The R Book
This book was for my son and it was just what he wanted. He was very happy with it!
It's about time...
It's about time that software like R became available and popular, it is clearly the way to go. I've been learning it on my own for a few months now with the help of about a dozen online .pdf file manuals, and sometimes using the Nabble forum for R. I finally broke down and bought this book, and wish I would've bought it in the beginning. If I were to write a book on this subject, this is pretty much exactly what I would do...except I'd like to see a companion volume that explores the numerous packages, maybe with an emphasis on Bayesian methods, such as in the packages arm, boa, coda, MCMCpack, MNP, R2WinBUGS, etc., but hey, that's me.
If you've had it with other software that doesn't let you do everything you'd like to do, then I highly recommend R, and The R Book for starters.
Worth the money
This is a good book, if you are a lousy programmer and just want something to get you started in R. And that was me a couple of months ago.The style is conversational, the exposition patient. That's just what you need if you have been put off by the on-line documentation.

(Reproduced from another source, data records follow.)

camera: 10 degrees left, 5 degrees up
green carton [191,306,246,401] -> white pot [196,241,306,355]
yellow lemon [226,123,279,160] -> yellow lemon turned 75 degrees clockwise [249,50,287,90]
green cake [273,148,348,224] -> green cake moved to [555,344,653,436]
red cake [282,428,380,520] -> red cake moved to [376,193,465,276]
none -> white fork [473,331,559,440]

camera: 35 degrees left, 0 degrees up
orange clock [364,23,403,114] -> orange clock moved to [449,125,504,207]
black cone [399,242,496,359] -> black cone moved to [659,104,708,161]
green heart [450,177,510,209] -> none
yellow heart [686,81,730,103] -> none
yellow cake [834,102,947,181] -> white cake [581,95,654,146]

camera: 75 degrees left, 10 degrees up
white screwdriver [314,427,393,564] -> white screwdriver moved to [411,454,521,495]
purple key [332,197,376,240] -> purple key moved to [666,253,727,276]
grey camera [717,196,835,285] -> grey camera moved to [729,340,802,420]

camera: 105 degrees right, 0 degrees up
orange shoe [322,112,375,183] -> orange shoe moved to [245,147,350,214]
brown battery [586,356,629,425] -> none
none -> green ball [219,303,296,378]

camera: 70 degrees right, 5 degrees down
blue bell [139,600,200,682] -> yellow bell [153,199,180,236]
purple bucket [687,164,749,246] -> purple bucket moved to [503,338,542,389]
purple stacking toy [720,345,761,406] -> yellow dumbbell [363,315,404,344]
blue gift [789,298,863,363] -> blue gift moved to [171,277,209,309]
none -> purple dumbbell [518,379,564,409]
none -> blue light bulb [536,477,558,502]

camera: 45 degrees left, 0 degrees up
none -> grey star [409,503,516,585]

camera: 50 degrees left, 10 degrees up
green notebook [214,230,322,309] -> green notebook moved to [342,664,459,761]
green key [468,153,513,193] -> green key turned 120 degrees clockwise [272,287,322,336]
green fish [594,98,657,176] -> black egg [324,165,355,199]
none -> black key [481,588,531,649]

In its overall architecture, the book is a bit scatty. It spends a little too much time on statistical theory and, as other reviewers have said, not enough on the more advanced programming features of R.
But if you just want something to help you take those first few steps, you really can't go wrong with this, and it will remain a great reference for the basic functionality. Expect that at some stage will have to supplement this with material that iscloser to your specific interests, and you won't be disappointed.
Throurough and insightful.
This book is an excellent introduction to the R language and the statistical theory underlying it. It requires some patience as there is a considerable deal of repetition (the exercises are all very similar but gradually increase in complexity as one progresses from two way anova to generalized additive models and more). Also there are a few small errors (I did not mind these as they helped me realized that I was still concentrating) - the book could have used a keen editorial eye. Am very happy with my purchase.
Good content, disorganized presentation
Given the length of this book, and the list of contents covered, I had the highest expectations about it.
After spending 2 intensive months reading it, I have mixed feelings. Positive points are the large number of statistical models and methods described. The R examples are useful to follow the explanations, and the writing style is comprehensive. I agree with some reviewers in that the linear models section (Chaps. 9-19) is the most useful one. The last Chapter also presents useful tricks for dealing with graphs in R.
Unfortunately, I have 2 important complaints. The first one is about the presentation of contents: simply CHAOTIC. The author systematically abuses of cross-references. You will find sentences like "here we present an example of [method XX] that will be introduced on page XXX" throughout the entire book. This is disappointing, since it forces the reader to constantly move back and forth, looking for the relevant info. There is no point in presenting an example based on a method that you haven't introduced yet. Examples should be autonomous, and not frequently taken from previous data sets "already used in page YYY".
The second complaint derives from the previous one. The book is hard to use as both a reference manual and a companion for undergraduate or graduate students. Disregarding the comments from the author, if you don't have a solid theoretical background in statistical inference, regression analysis and linear models, you won't get very much benefit of this book. The author completely lacks of a rigorous, structured method for presenting new concepts. Even worse, important definitions and concepts are usually hidden in between of examples that has nothing to do with them.
In summary, if you already have a good theoretical background in statistics, this could be a useful add-on to your bookshelf (though be ready to spend a lot of side tags to map important concepts for later).
If you're looking for a introductory book with R, Springer has just published a second, expanded edition of the classic book by Dalgaard. If you're looking for a definitive reference manual of statistical methods illustrated with R, you will have to wait for something else, or look for specific titles (Like Faraway's "Linear Models with R"). For Ph.D. students looking for a comprehensive an up-to-date book on statistics with R, to improve their skills quickly, I still recommend the second edition of "Data Analysis and Graphics Using R", by Maindonald and Brown.